**Work order**
Check every line of the data and copy the ones where "down" appears.
Materials provided below:
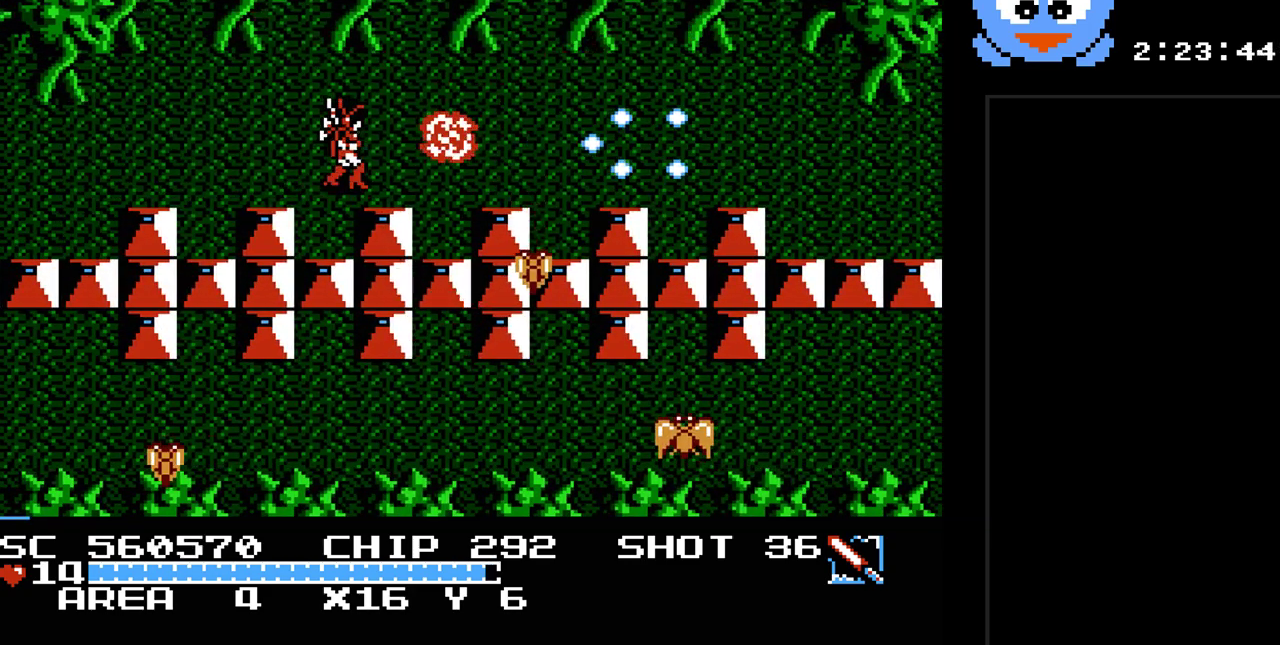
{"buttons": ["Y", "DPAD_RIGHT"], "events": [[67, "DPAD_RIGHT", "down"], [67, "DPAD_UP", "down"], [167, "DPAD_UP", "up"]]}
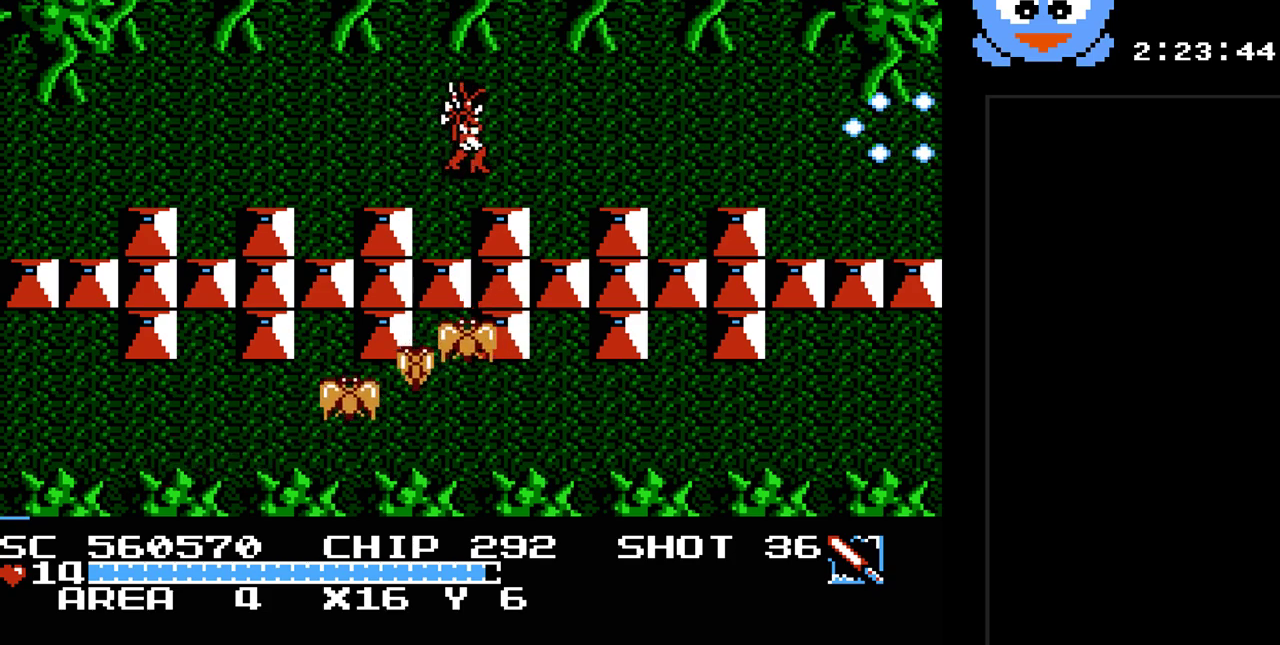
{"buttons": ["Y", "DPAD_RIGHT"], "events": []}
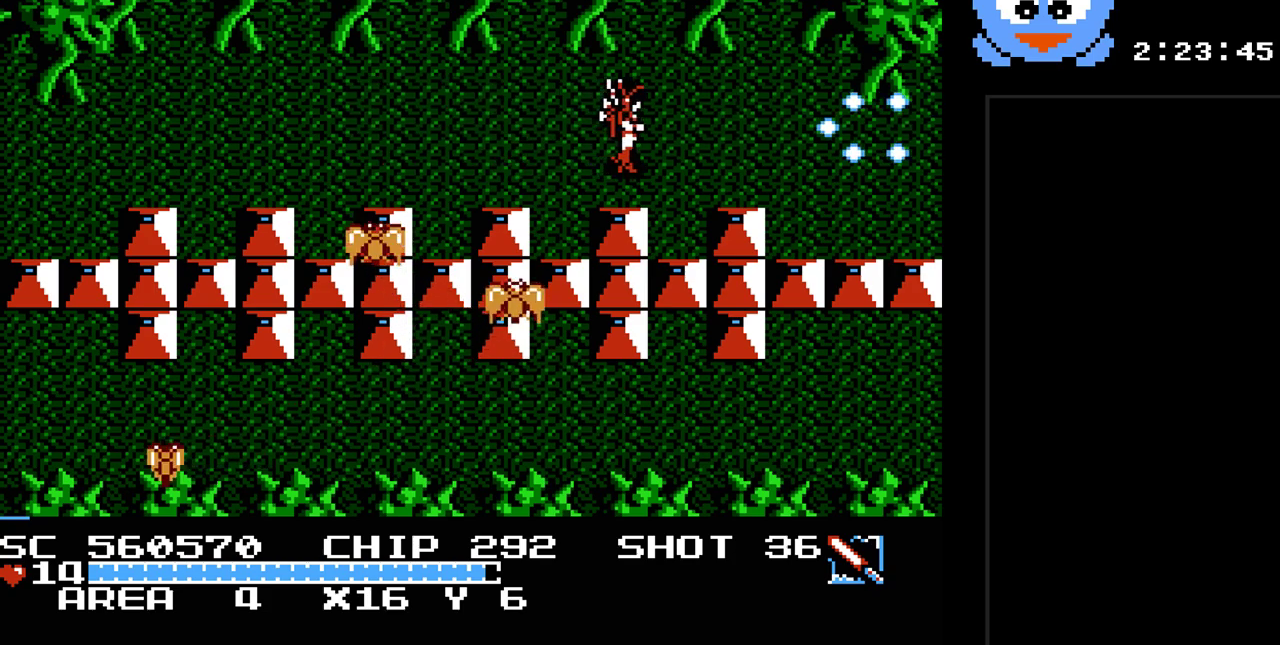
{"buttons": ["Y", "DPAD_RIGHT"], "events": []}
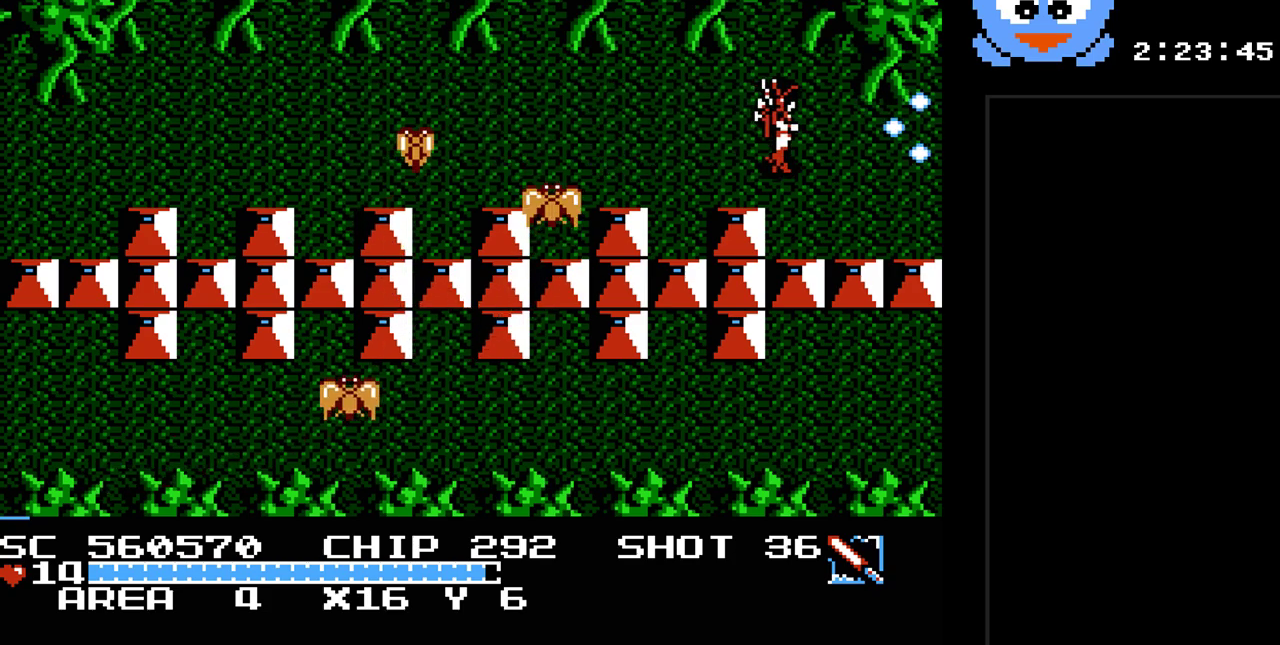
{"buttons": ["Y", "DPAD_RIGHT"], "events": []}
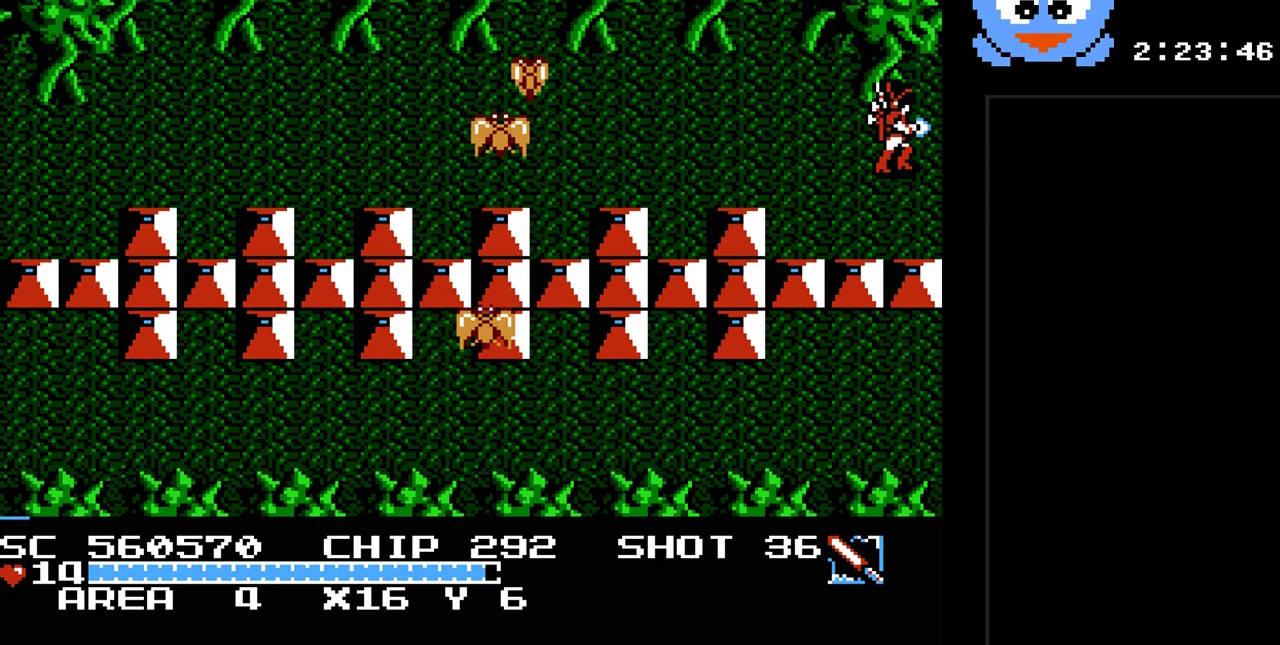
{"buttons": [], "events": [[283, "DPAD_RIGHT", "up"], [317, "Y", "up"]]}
End of Materials provided.
Materials provided below:
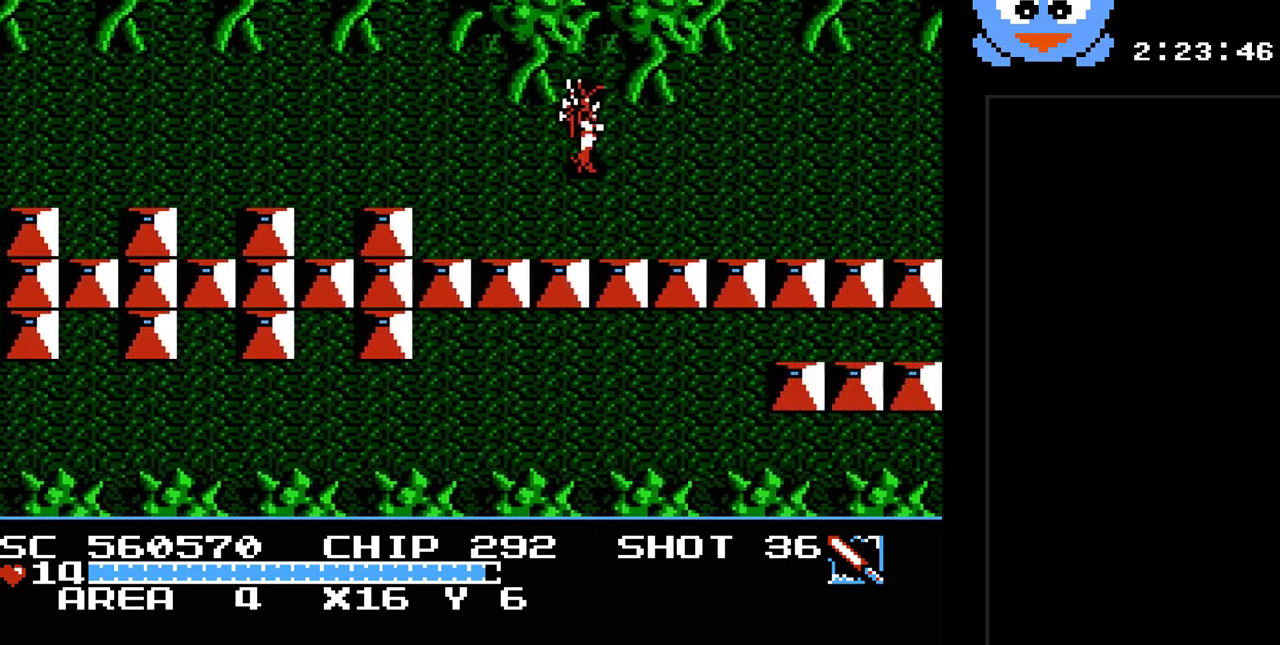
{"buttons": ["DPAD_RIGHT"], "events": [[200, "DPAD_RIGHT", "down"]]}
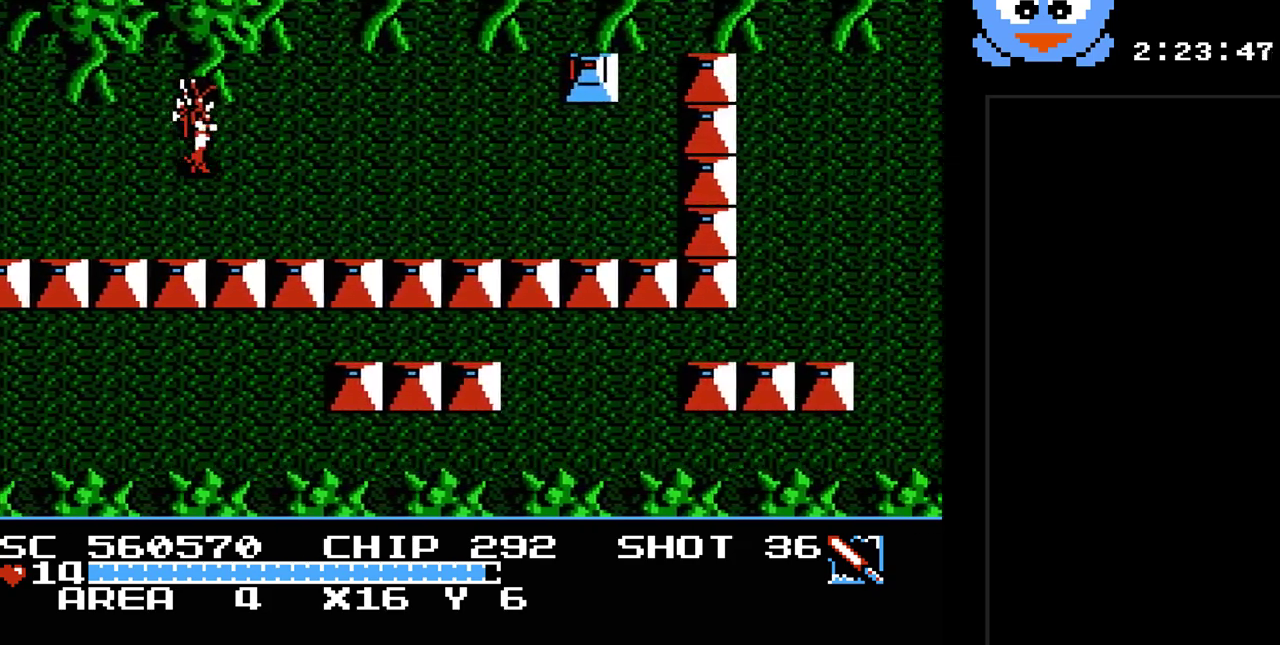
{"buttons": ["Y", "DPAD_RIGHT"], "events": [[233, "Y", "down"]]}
End of Materials provided.
**Solution**
{"buttons": ["Y", "DPAD_RIGHT"], "events": [[67, "DPAD_RIGHT", "down"], [67, "DPAD_UP", "down"], [167, "DPAD_UP", "up"]]}
{"buttons": ["DPAD_RIGHT"], "events": [[200, "DPAD_RIGHT", "down"]]}
{"buttons": ["Y", "DPAD_RIGHT"], "events": [[233, "Y", "down"]]}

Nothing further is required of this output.